J50-Scarlet

Mama Slick and calf Scarlet | Credit: NOAA Fisheries, Vancouver Aquarium (Taken by UAV at 90 feet above pair within guidelines outlined in NMFS research permit and FAA flight authorization)
Mama Slick with her Calf Scarlet | Credit: NOAA Fisheries, Vancouver Aquarium (Taken by UAV at 90 feet above pair within guidelines outlined in NMFS research permit and FAA flight authorization)

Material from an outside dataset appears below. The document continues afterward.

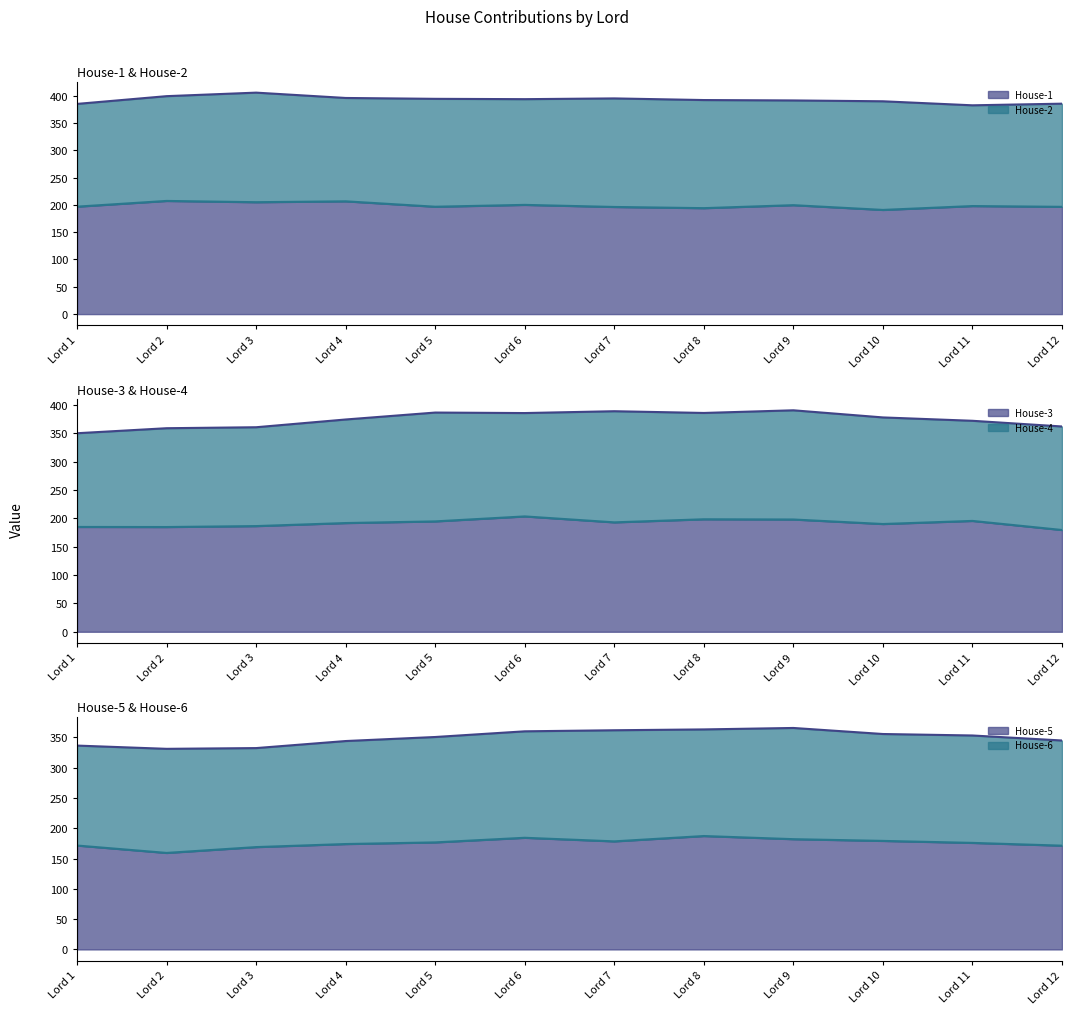

How many values in the House-1 series are below 197?

6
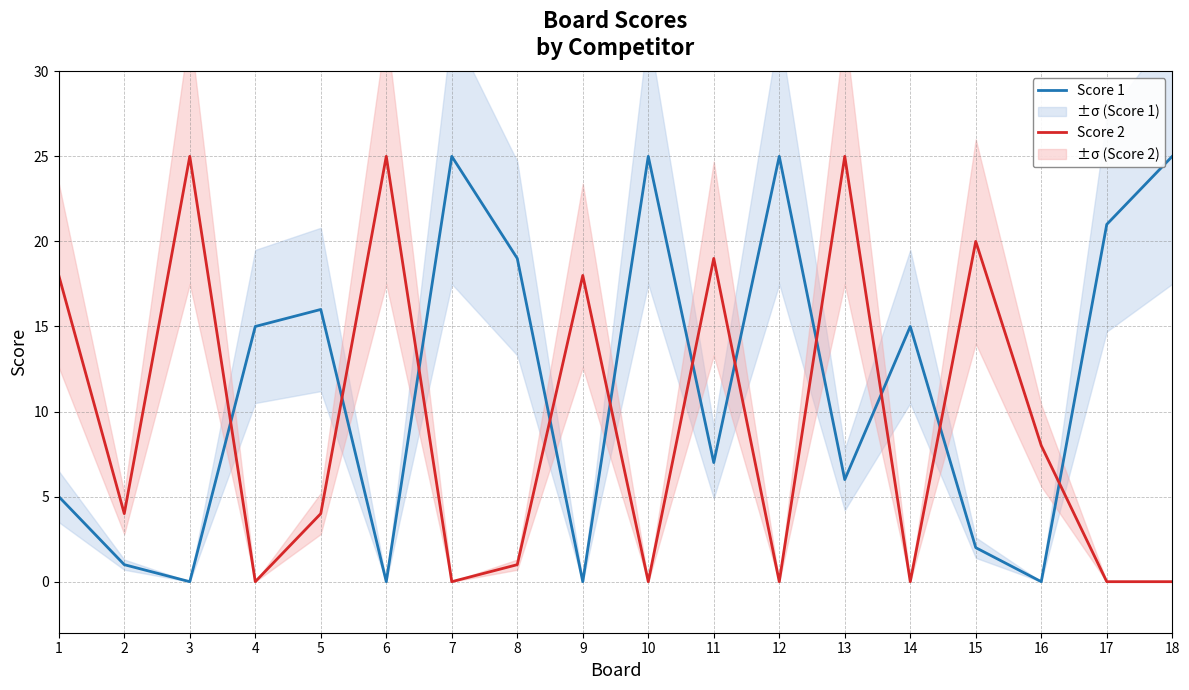

Rank the series at 14 from highest to lowest value.

Score 1, Score 2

While we at SpringTide love ALL the southern resident killer whales, we would be lying if we said we didn’t have favourites. In particular, our crew is very fond of one J-Pod’s newest members J50. J50 is a baby girl; she was born December 30th , 2014. Her mom is J16 commonly known as “Slick”. When J50 surfaced for the first time on December 30th , she had cuts all around her body. Once researchers got good pictures they discovered that the cuts they were seeing were actually teeth marks from another killer whale! The researchers then determined that likely what had happened was that while Slick was in labour her baby, J50, got stuck on the way out and another killer whale came and grabbed a hold of J50, by biting her, and pulled the her out. Since J50 got the cuts so early in life she still carries the scars, which make her very easy to recognize. For that reason she earned the adoptive name “Scarlet”.

Scarlet was Slick’s sixth baby. In fact, Slick broke the record for oldest reproducing southern resident female killer whale as she was 43 years old when she had J50. Potentially it was her old age that made Scarlet’s birth difficult. For a long time whale researchers, such as Ken Balcomb, ED of the Centre for Whale Research, had suspected that during difficult births, other females would act as a “midwife”. After seeing the cuts on J50, this incident just helped him prove this may be the case.

Assisting in the delivery of babies is just one of the many ways in which female killer whales help each other out. Our southern resident killer whales are also famous for babysitting the babies so that the moms can take a much deserved break!

Despite Scarlet’s rough start, she is doing very well! She is often seen swimming with her big brother J26, “Mike”. Or else she’s breaching nonstop alongside her two big sisters J36 “Alki” and J42 “Echo”.  And who knows maybe someday Scarlet will be a midwife to her two sisters!